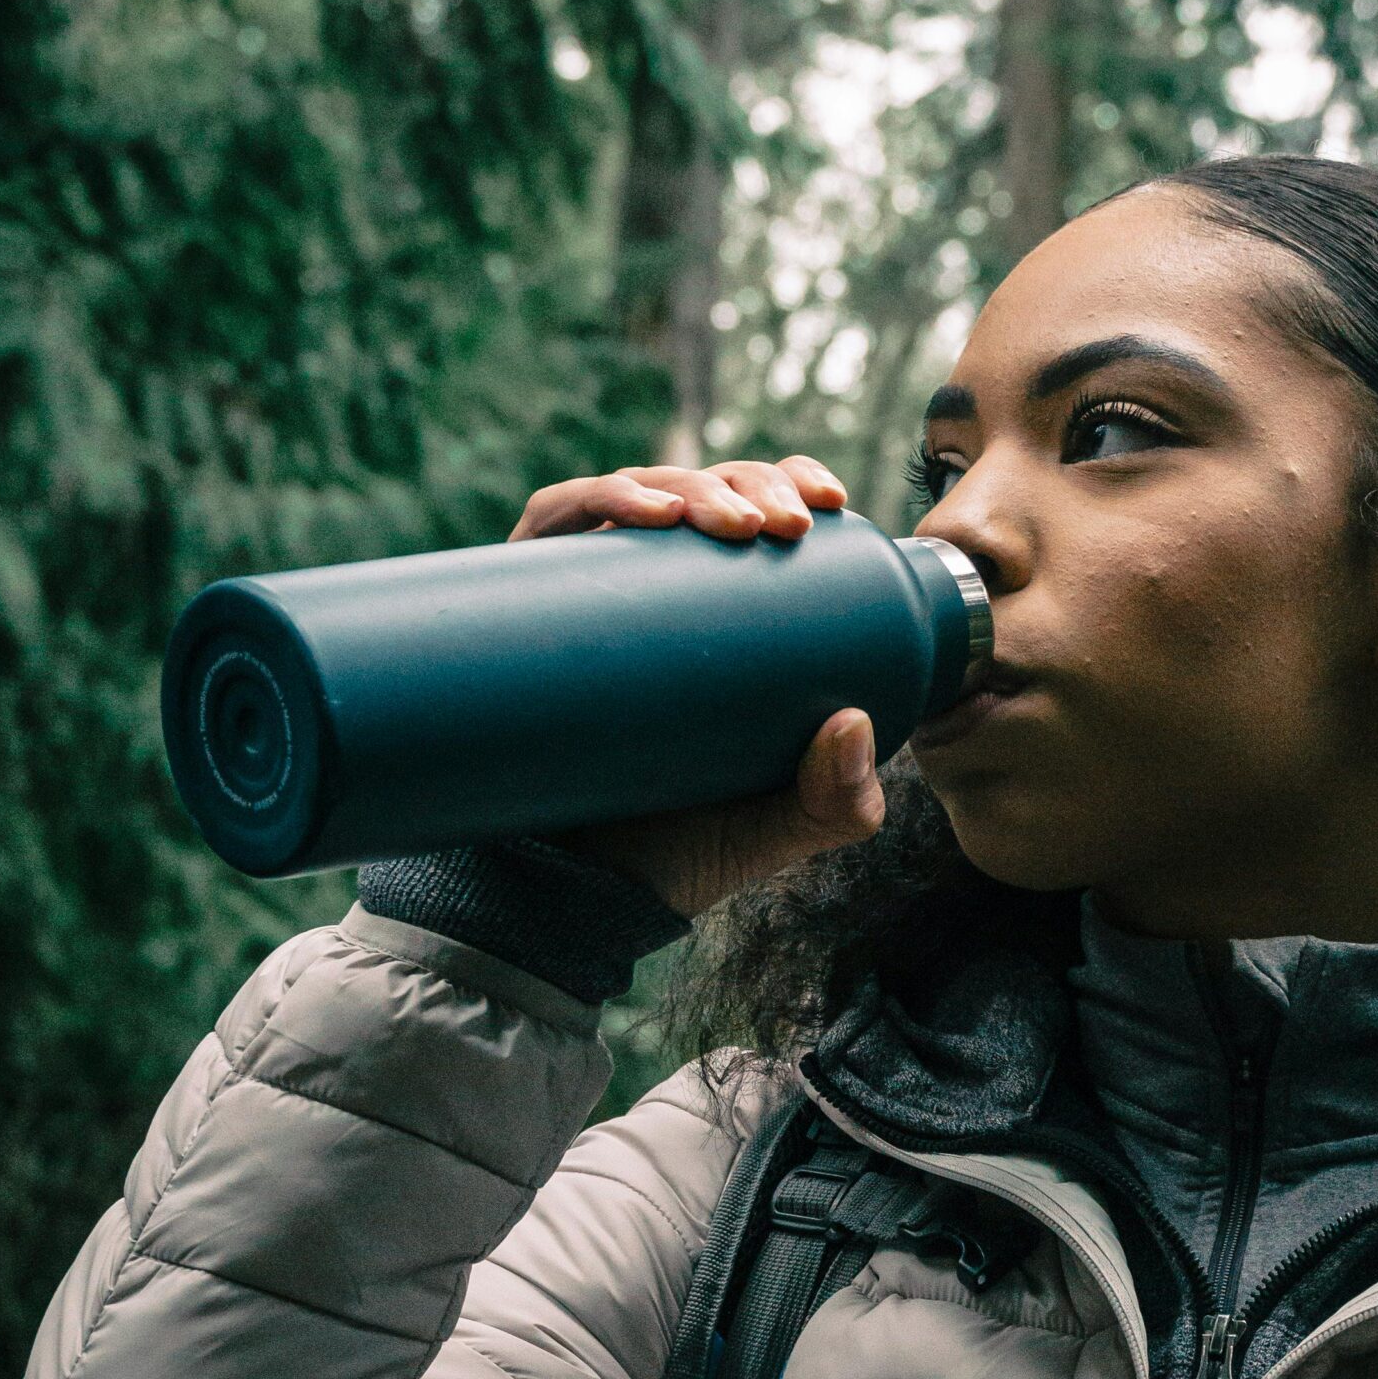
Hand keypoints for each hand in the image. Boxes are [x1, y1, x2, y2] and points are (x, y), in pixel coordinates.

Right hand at [511, 456, 888, 916]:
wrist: (572, 896)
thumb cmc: (680, 850)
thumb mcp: (781, 825)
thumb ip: (838, 801)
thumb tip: (853, 723)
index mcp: (720, 615)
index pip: (756, 513)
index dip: (789, 481)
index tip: (826, 499)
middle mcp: (652, 590)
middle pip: (703, 492)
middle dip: (747, 482)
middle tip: (778, 523)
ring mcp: (586, 592)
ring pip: (634, 495)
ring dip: (682, 485)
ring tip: (719, 520)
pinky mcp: (524, 601)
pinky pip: (553, 524)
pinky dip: (596, 500)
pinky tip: (642, 514)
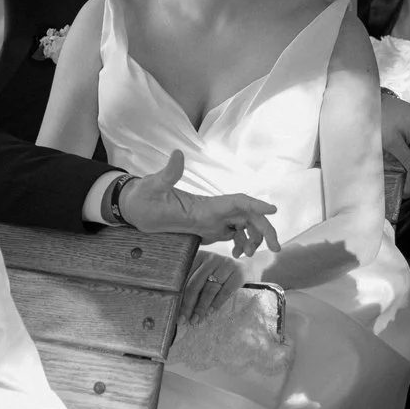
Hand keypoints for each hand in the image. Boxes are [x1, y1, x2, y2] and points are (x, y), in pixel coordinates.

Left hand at [117, 150, 278, 256]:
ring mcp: (211, 219)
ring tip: (249, 254)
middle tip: (276, 248)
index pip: (237, 201)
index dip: (256, 205)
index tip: (273, 211)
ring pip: (243, 227)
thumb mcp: (153, 186)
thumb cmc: (143, 196)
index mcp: (205, 203)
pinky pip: (231, 235)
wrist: (133, 206)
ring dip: (253, 239)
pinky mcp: (206, 228)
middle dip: (265, 229)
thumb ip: (168, 173)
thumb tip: (176, 153)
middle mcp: (212, 210)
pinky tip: (237, 254)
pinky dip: (240, 243)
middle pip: (247, 217)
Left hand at [180, 251, 245, 325]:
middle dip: (188, 305)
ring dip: (202, 307)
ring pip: (210, 289)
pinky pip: (225, 291)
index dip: (178, 296)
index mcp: (198, 256)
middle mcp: (211, 258)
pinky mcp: (239, 272)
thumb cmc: (217, 273)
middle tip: (184, 320)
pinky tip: (210, 312)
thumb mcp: (203, 274)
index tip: (175, 312)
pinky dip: (217, 303)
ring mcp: (226, 263)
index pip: (184, 278)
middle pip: (195, 284)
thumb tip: (175, 304)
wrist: (244, 267)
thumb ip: (190, 283)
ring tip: (196, 319)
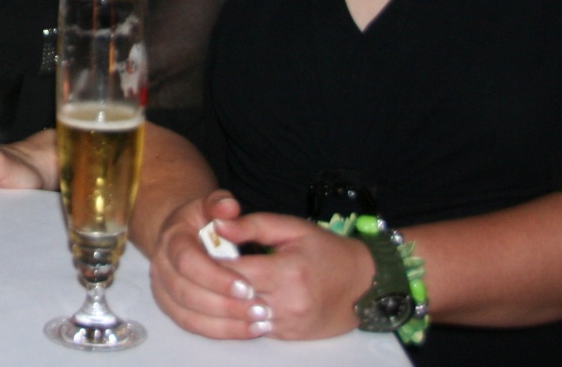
_____
**EXERCISE DIRECTIONS:** Starting at the first line of the material, output exactly the lines up to and including the one with "middle dip: (188, 305)". Do not include the pictures.

**ANSWER TO THIS TASK:**
Hand keypoints for each hand in the image. Boxes are [x1, y1, x2, y2] and points are (x, y), in pixel coordinates.

Right hand at [511, 456, 888, 916]:
wrist: (572, 896)
thumb cmc: (680, 850)
thumb mcp: (781, 825)
thumb ip: (838, 801)
thumb tip: (853, 723)
index mcp: (720, 615)
index pip: (756, 513)
index dip: (789, 481)
index tip: (826, 499)
middle mcp: (652, 590)
middle pip: (703, 492)
middle dip: (747, 482)
middle tip: (778, 523)
ring mcp: (586, 592)
ring pip: (634, 495)
ring dip: (682, 485)
ring tip: (719, 520)
pinky mcp: (524, 601)
pinky pip: (553, 524)
pinky dip: (596, 500)
pinky tip: (642, 514)
Hand keypoints for each hand in the image. Boxes are [x1, y1, x2, y2] and points are (x, y), in pixel coordinates.

Left hand at [117, 150, 278, 256]:
ring mcp: (211, 219)
ring tip: (249, 254)
middle tip: (276, 248)
index pip: (237, 201)
index dip: (256, 205)
index tip: (273, 211)
ring pip: (243, 227)
thumb mcp: (153, 186)
thumb cmc: (143, 196)
index mcp: (205, 203)
pinky pip: (231, 235)
wrist: (133, 206)
ring dip: (253, 239)
pinky mcp: (206, 228)
middle dip: (265, 229)
thumb ip: (168, 173)
thumb tip: (176, 153)
middle mcp: (212, 210)
pinky tip: (237, 254)
pinky dip: (240, 243)
middle pip: (247, 217)
Left hand at [180, 251, 245, 325]:
middle dip: (188, 305)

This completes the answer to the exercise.